Alex Ovechkin has never made it past the second round of the playoffs. It’s a trite fact, but unavoidable. He’s been in the NHL since 2005, with his window as a primary goal-scorer closing. In 10 years, he has yet to win a Stanley Cup. Some core players around him, like Mike Green, are likely to leave this summer or within the next few years. This may be Ovechkin’s best chance to win a Cup as the undisputed leader of the Washington Capitals. Ovechkin seems to know that. In this year’s Division Final against the Rangers, DC’s captain has put on an astonishing display of talent and dedication, nearly winning games for the Capitals off his play alone. On Saturday, he came up short, but it was another immortal individual performance.

“He’s a force,” coach Barry Trotz said. “No question.”

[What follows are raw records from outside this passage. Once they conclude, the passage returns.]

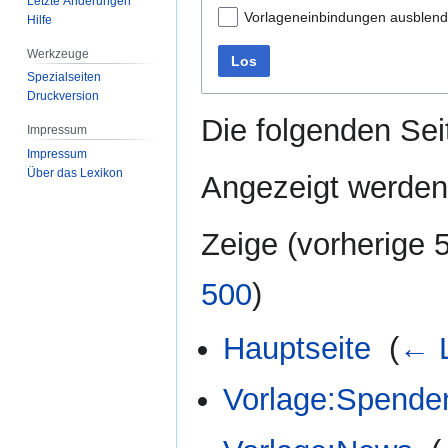
Letzte Änderungen
Vorlageneinbindungen ausblen
Hilfe
Werkzeuge
Los
Spezialseiten
Druckversion
Die folgenden Sei
Impressum
Impressum
Über das Lexikon
Angezeigt werden 
Zeige (
vorherige 
500
)
Hauptseite
‎
(
← L
Vorlage:Spende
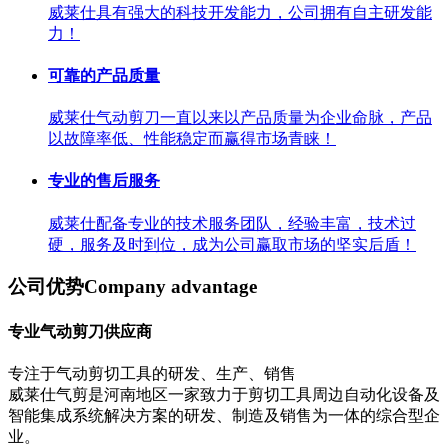
威莱仕具有强大的科技开发能力，公司拥有自主研发能
力！
可靠的产品质量
威莱仕气动剪刀一直以来以产品质量为企业命脉，产品
以故障率低、性能稳定而赢得市场青睐！
专业的售后服务
威莱仕配备专业的技术服务团队，经验丰富，技术过
硬，服务及时到位，成为公司赢取市场的坚实后盾！
公司优势
Company advantage
专业气动剪刀供应商
专注于气动剪切工具的研发、生产、销售
威莱仕气剪是河南地区一家致力于剪切工具周边自动化设备及
智能集成系统解决方案的研发、制造及销售为一体的综合型企
业。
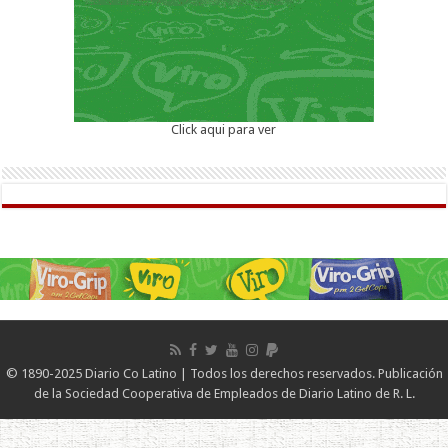
Click aqui para ver
© 1890-2025 Diario Co Latino | Todos los derechos reservados. Publicación
de la Sociedad Cooperativa de Empleados de Diario Latino de R. L.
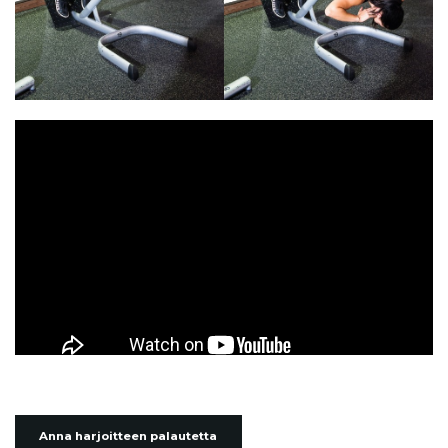
Anna harjoitteen palautetta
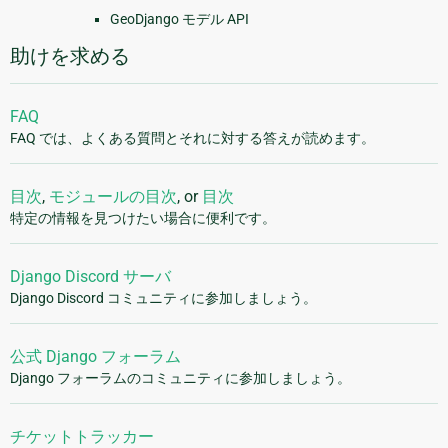
GeoDjango モデル API
助けを求める
FAQ
FAQ では、よくある質問とそれに対する答えが読めます。
目次
,
モジュールの目次
, or
目次
特定の情報を見つけたい場合に便利です。
Django Discord サーバ
Django Discord コミュニティに参加しましょう。
公式 Django フォーラム
Django フォーラムのコミュニティに参加しましょう。
チケットトラッカー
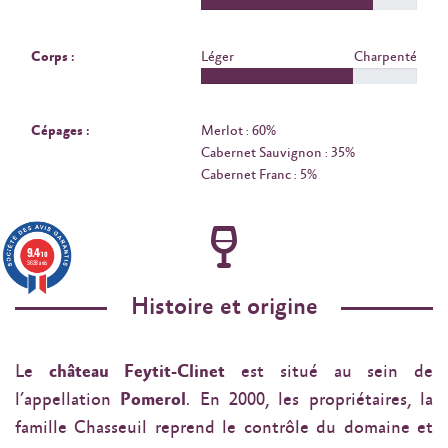
Corps :
Léger
Charpenté
Cépages :
Merlot : 60%
Cabernet Sauvignon : 35%
Cabernet Franc : 5%
9.4
/10
3638 avis
Histoire et origine
Le
château Feytit-Clinet
est situé au sein de
l’appellation
Pomerol
. En 2000, les propriétaires, la
famille Chasseuil reprend le contrôle du domaine et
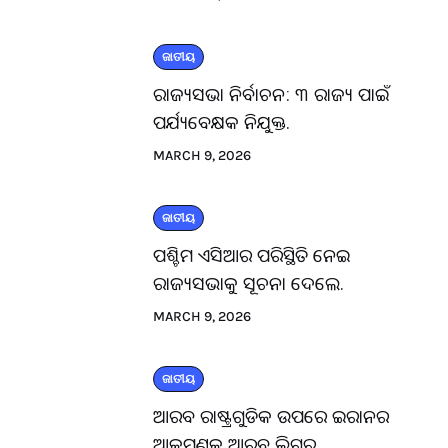
ଜାତୀୟ
ରାଜ୍ୟସଭା ନିର୍ବାଚନ: ୩ ରାଜ୍ୟ ପାଇଁ
ପର୍ଯ୍ୟବେକ୍ଷକ ନିଯୁକ୍ତ.
MARCH 9, 2026
ଜାତୀୟ
ପଶ୍ଚିମ ଏସିଆର ପରିସ୍ଥିତି ନେଇ
ରାଜ୍ୟସଭାକୁ ସୂଚନା ଦେଲେ.
MARCH 9, 2026
ଜାତୀୟ
ଆରବ ରାଷ୍ଟ୍ରଗୁଡିକ ଉପରେ ଇରାନର
ଆକ୍ରମଣକୁ ଆରବ ଲିଗ୍‌ର.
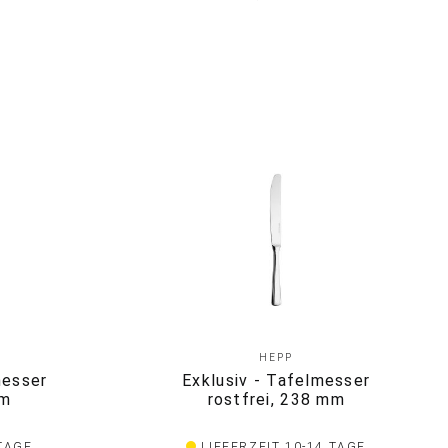
HEPP
messer
Exklusiv - Tafelmesser
mm
rostfrei, 238 mm
 TAGE
LIEFERZEIT 10-14 TAGE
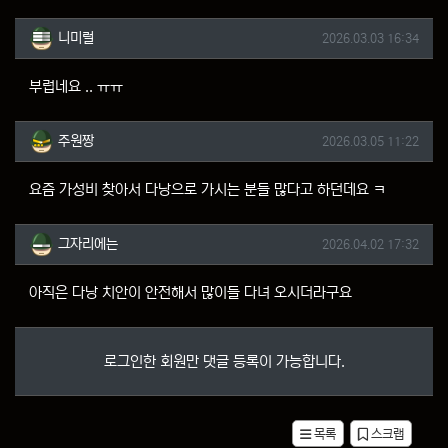
니미럴님의 댓글
작성일
니미럴
2026.03.03 16:34
부럽네요 .. ㅠㅠ
주원짱님의 댓글
작성일
주원짱
2026.03.05 11:22
요즘 가성비 찾아서 다낭으로 가시는 분들 많다고 하던데요 ㅋ
그자리에는님의 댓글
작성일
그자리에는
2026.04.02 17:32
아직은 다낭 치안이 안전해서 많이들 다녀 오시더라구요
로그인한 회원만 댓글 등록이 가능합니다.
목록
스크랩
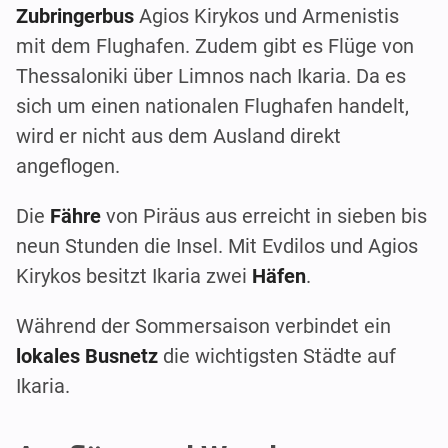
Zubringerbus
Agios Kirykos und Armenistis
mit dem Flughafen. Zudem gibt es Flüge von
Thessaloniki über Limnos nach Ikaria. Da es
sich um einen nationalen Flughafen handelt,
wird er nicht aus dem Ausland direkt
angeflogen.
Die
Fähre
von Piräus aus erreicht in sieben bis
neun Stunden die Insel. Mit Evdilos und Agios
Kirykos besitzt Ikaria zwei
Häfen
.
Während der Sommersaison verbindet ein
lokales Busnetz
die wichtigsten Städte auf
Ikaria.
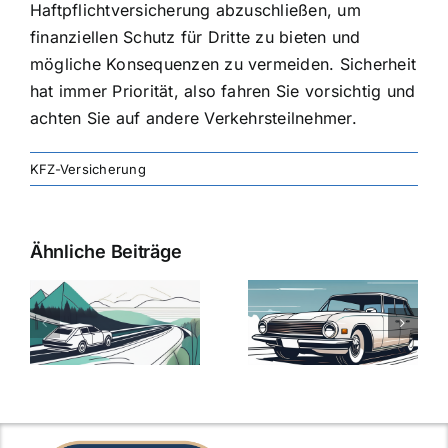
Haftpflichtversicherung abzuschließen, um
finanziellen Schutz für Dritte zu bieten und
mögliche Konsequenzen zu vermeiden. Sicherheit
hat immer Priorität, also fahren Sie vorsichtig und
achten Sie auf andere Verkehrsteilnehmer.
KFZ-Versicherung
Ähnliche Beiträge
svergleich
Versicherung:
Kfz-
ie
Günstige Kfz-
Versicherungsv
Versicherungstarife
Die besten
mit Top-
Angebote im
Leistungen
Vergleich
n
2025
2025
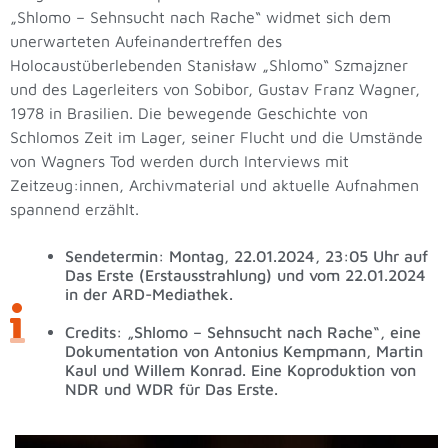
„Shlomo – Sehnsucht nach Rache“ widmet sich dem
unerwarteten Aufeinandertreffen des
Holocaustüberlebenden Stanisław „Shlomo“ Szmajzner
und des Lagerleiters von Sobibor, Gustav Franz Wagner,
1978 in Brasilien. Die bewegende Geschichte von
Schlomos Zeit im Lager, seiner Flucht und die Umstände
von Wagners Tod werden durch Interviews mit
Zeitzeug:innen, Archivmaterial und aktuelle Aufnahmen
spannend erzählt.
Sendetermin: Montag, 22.01.2024, 23:05 Uhr auf
Das Erste (Erstausstrahlung) und vom 22.01.2024
in der ARD-Mediathek.
Credits: „Shlomo – Sehnsucht nach Rache“, eine
Dokumentation von Antonius Kempmann, Martin
Kaul und Willem Konrad. Eine Koproduktion von
NDR und WDR für Das Erste.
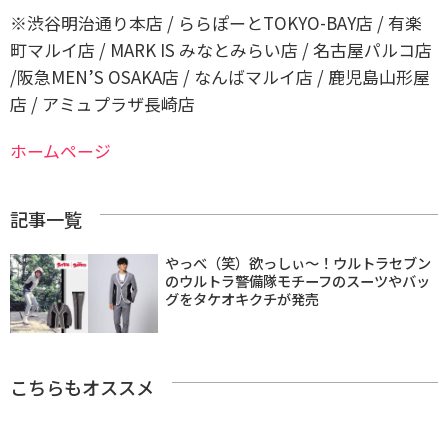
※渋谷明治通り本店 / ららぽーとTOKYO-BAY店 / 有楽
町マルイ店 / MARK IS みなとみらい店 / 名古屋パルコ店
/阪急MEN’S OSAKA店 / なんばマルイ店 / 鹿児島山形屋
店 / アミュプラザ長崎店
ホームページ
記事一覧
やっべ（笑）欲っしぃ〜！ウルトラセブン
のウルトラ警備隊モチーフのスーツやバッ
グをタケオキクチが発売
こちらもオススメ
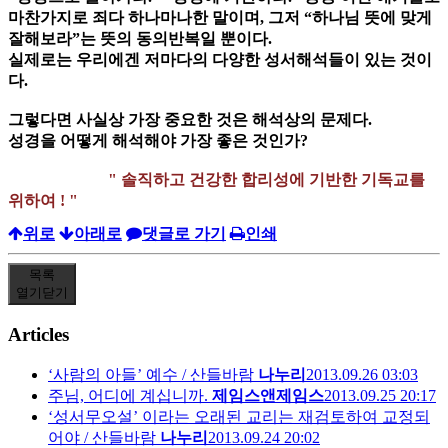
마찬가지로 죄다 하나마나한 말이며, 그저 “하나님 뜻에 맞게
잘해보라”는 뜻의 동의반복일 뿐이다.
실제로는 우리에겐 저마다의 다양한 성서해석들이 있는 것이
다.
그렇다면 사실상 가장 중요한 것은 해석상의 문제다.
성경을 어떻게 해석해야 가장 좋은 것인가?
" 솔직하고 건강한 합리성에 기반한 기독교를
위하여 ! "
위로
아래로
댓글로 가기
인쇄
목록
열기
닫기
Articles
‘사람의 아들’ 예수 / 산들바람
나누리
2013.09.26 03:03
주님, 어디에 계십니까.
제임스앤제임스
2013.09.25 20:17
‘성서무오설’ 이라는 오래된 교리는 재검토하여 교정되
어야 / 산들바람
나누리
2013.09.24 20:02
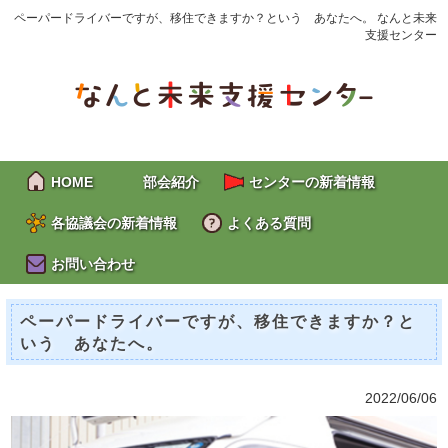
ペーパードライバーですが、移住できますか？という あなたへ。 なんと未来
支援センター
HOME
部会紹介
センターの新着情報
各協議会の新着情報
よくある質問
お問い合わせ
ペーパードライバーですが、移住できますか？と
いう あなたへ。
2022/06/06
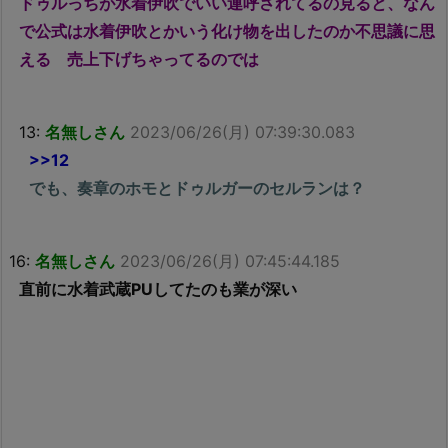
ドゥルっちが水着伊吹でいい連呼されてるの見ると、なん
で公式は水着伊吹とかいう化け物を出したのか不思議に思
える 売上下げちゃってるのでは
13:
名無しさん
2023/06/26(月) 07:39:30.083
>>12
でも、奏章のホモとドゥルガーのセルランは？
16:
名無しさん
2023/06/26(月) 07:45:44.185
直前に水着武蔵PUしてたのも業が深い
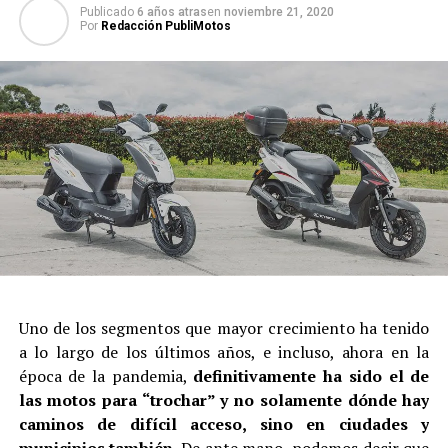
Publicado
6 años atras
en
noviembre 21, 2020
Por
Redacción PubliMotos
Uno de los segmentos que mayor crecimiento ha tenido
a lo largo de los últimos años, e incluso, ahora en la
época de la pandemia,
definitivamente ha sido el de
las motos para “trochar” y no solamente dónde hay
caminos de difícil acceso, sino en ciudades y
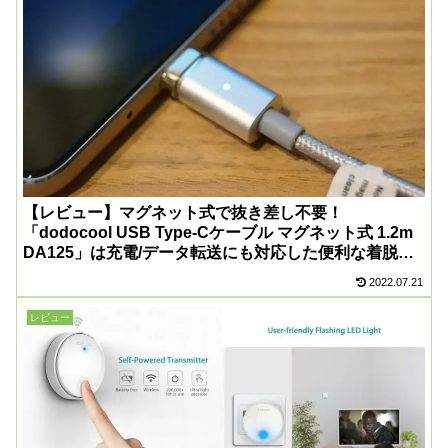
【レビュー】マグネット式で抜き差し不要！
「dodocool USB Type-Cケーブル マグネット式 1.2m
DA125」は充電/データ転送にも対応した便利な着脱式
ケーブル！
2022.07.21
レビュー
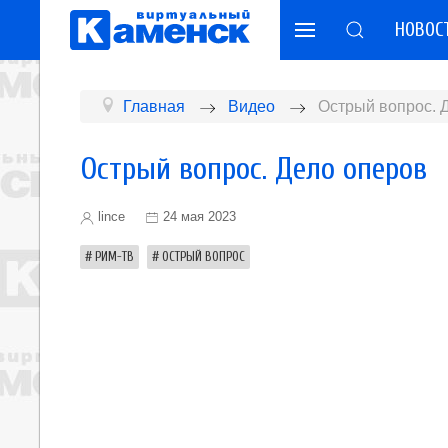
НОВОС
Главная
Видео
Острый вопрос. 
Острый вопрос. Дело оперов
lince
24 мая 2023
РИМ-ТВ
ОСТРЫЙ ВОПРОС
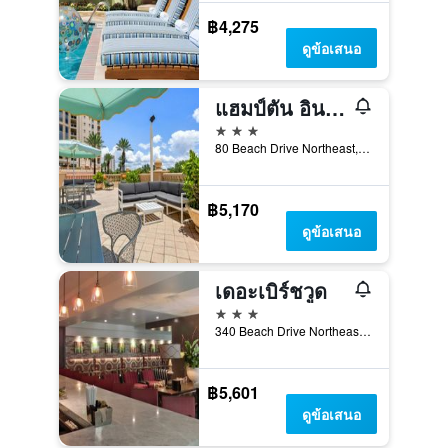
฿4,275
ดูข้อเสนอ
แฮมป์ตัน อินน์แอนด์สวีทส์ เซนต์ปีเตอร์สเบิร์ก/ดาวน์ทาวน์
3 ดาว
80 Beach Drive Northeast, เซนต์ปีเตอร์สเบิร์ก, FL, สหรัฐอเมริกา
฿5,170
ดูข้อเสนอ
เดอะเบิร์ชวูด
3 ดาว
340 Beach Drive Northeast, เซนต์ปีเตอร์สเบิร์ก, FL, สหรัฐอเมริกา
฿5,601
ดูข้อเสนอ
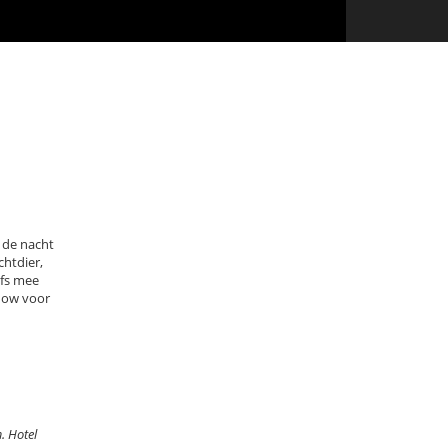
de nacht
chtdier,
lfs mee
show voor
. Hotel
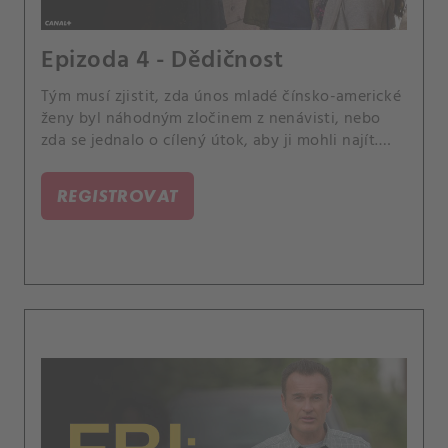
Epizoda 4 - Dědičnost
Tým musí zjistit, zda únos mladé čínsko-americké
ženy byl náhodným zločinem z nenávisti, nebo
zda se jednalo o cílený útok, aby ji mohli najít.
Jess a Sarah se navíc potýkají s Taliinou neustálou
vzpurností.
REGISTROVAT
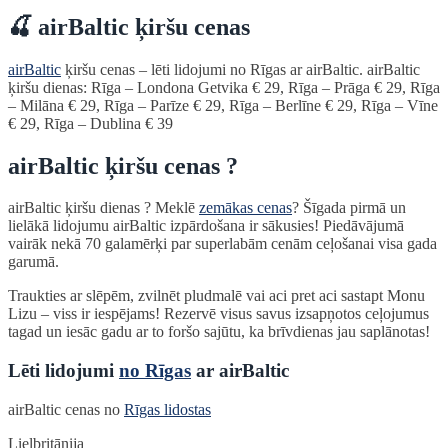
🍒 airBaltic ķiršu cenas
airBaltic
ķiršu cenas – lēti lidojumi no Rīgas ar airBaltic. airBaltic
ķiršu dienas: Rīga – Londona Getvika € 29, Rīga – Prāga € 29, Rīga
– Milāna € 29, Rīga – Parīze € 29, Rīga – Berlīne € 29, Rīga – Vīne
€ 29, Rīga – Dublina € 39
airBaltic ķiršu cenas ?
airBaltic ķiršu dienas ? Meklē
zemākas cenas
? Šīgada pirmā un
lielākā lidojumu airBaltic izpārdošana ir sākusies! Piedāvājumā
vairāk nekā 70 galamērķi par superlabām cenām ceļošanai visa gada
garumā.
Traukties ar slēpēm, zvilnēt pludmalē vai aci pret aci sastapt Monu
Lizu – viss ir iespējams! Rezervē visus savus izsapņotos ceļojumus
tagad un iesāc gadu ar to foršo sajūtu, ka brīvdienas jau saplānotas!
Lēti lidojumi
no Rīgas
ar airBaltic
airBaltic cenas no
Rīgas lidostas
Lielbritānija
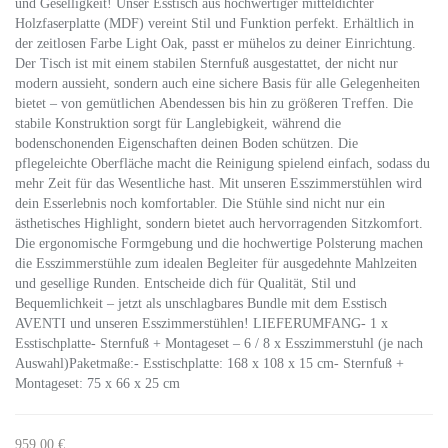
und Geselligkeit! Unser Esstisch aus hochwertiger mitteldichter
Holzfaserplatte (MDF) vereint Stil und Funktion perfekt. Erhältlich in
der zeitlosen Farbe Light Oak, passt er mühelos zu deiner Einrichtung.
Der Tisch ist mit einem stabilen Sternfuß ausgestattet, der nicht nur
modern aussieht, sondern auch eine sichere Basis für alle Gelegenheiten
bietet – von gemütlichen Abendessen bis hin zu größeren Treffen. Die
stabile Konstruktion sorgt für Langlebigkeit, während die
bodenschonenden Eigenschaften deinen Boden schützen. Die
pflegeleichte Oberfläche macht die Reinigung spielend einfach, sodass du
mehr Zeit für das Wesentliche hast. Mit unseren Esszimmerstühlen wird
dein Esserlebnis noch komfortabler. Die Stühle sind nicht nur ein
ästhetisches Highlight, sondern bietet auch hervorragenden Sitzkomfort.
Die ergonomische Formgebung und die hochwertige Polsterung machen
die Esszimmerstühle zum idealen Begleiter für ausgedehnte Mahlzeiten
und gesellige Runden. Entscheide dich für Qualität, Stil und
Bequemlichkeit – jetzt als unschlagbares Bundle mit dem Esstisch
AVENTI und unseren Esszimmerstühlen! LIEFERUMFANG- 1 x
Esstischplatte- Sternfuß + Montageset – 6 / 8 x Esszimmerstuhl (je nach
Auswahl)Paketmaße:- Esstischplatte: 168 x 108 x 15 cm- Sternfuß +
Montageset: 75 x 66 x 25 cm
959,00 €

Midway through the third period, Washington was down 3-1, having just given up a crushing goal to Rangers forward Derick Brassard. Just 90 seconds before Rangers fans were to begin their eight-minute mark “Ovi Sucks! Ovi Sucks! Ovi Sucks!” onslaught, Ovechkin bumbled down the ice with three Rangers on him. He knifed straight through Dan Girardi and Ryan McDonagh, New York’s top defenders, as the two hopelessly whacked at Ovi. Falling to his knees, he let off a perfectly placed wrist shot that went top shelf on Henrik Lundqvist. It was a goal that was nearly impossible to imagine another player in the NHL scoring. It was utter brilliance, under immense pressure, on a huge stage. Save for the cheers of Capitals players, MSG fell silent.